Flip one piece of content material into 15+

The Proper Autoresponder for GreatLifeWorldwide: My Remaining 2

Selecting Internet hosting That Grows With Your Enterprise

Methods to Repurpose Lengthy-Kind Content material Into Quick-Kind Belongings

Are you able to make it worse?

Leave a Reply Cancel reply

Premium Content

Stroll away or dance | Seth’s Weblog

Improve Income With This One Small Step

Are You Charging Sufficient? A Fast Information to Pricing What You Promote

Browse by Category

IdeasToMakeMoneyToday

Categories

Recent Posts

Are you sure want to unlock this post?

Are you sure want to cancel subscription?

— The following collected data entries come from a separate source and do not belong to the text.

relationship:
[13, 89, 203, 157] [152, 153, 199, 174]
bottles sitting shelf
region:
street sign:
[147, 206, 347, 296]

Charge Limiting AI Crawler Bots with ModSecurity

The Drawback: AI Bots That Don’t Comply with the Guidelines

Two Choices, One Clear Tradeoff

How ModSecurity Charge Limiting Works

The ModSecurity Guidelines

GPTBot (OpenAI)

ClaudeBot (Anthropic)

Amazonbot

Adapting the Guidelines for Different Bots

What Occurs After You Deploy

Conditions and The place to Apply These Guidelines

A Be aware on robots.txt

Abstract

Neglect the 1%. These CEOs Are within the 0.001% — and the Numbers Will Make Your Head Spin

Are you able to make it worse?

Related Posts

Leave a Reply Cancel reply

Premium Content

Browse by Category

Browse by Tags

IdeasToMakeMoneyToday

Categories

Recent Posts

Are you sure want to unlock this post?

Are you sure want to cancel subscription?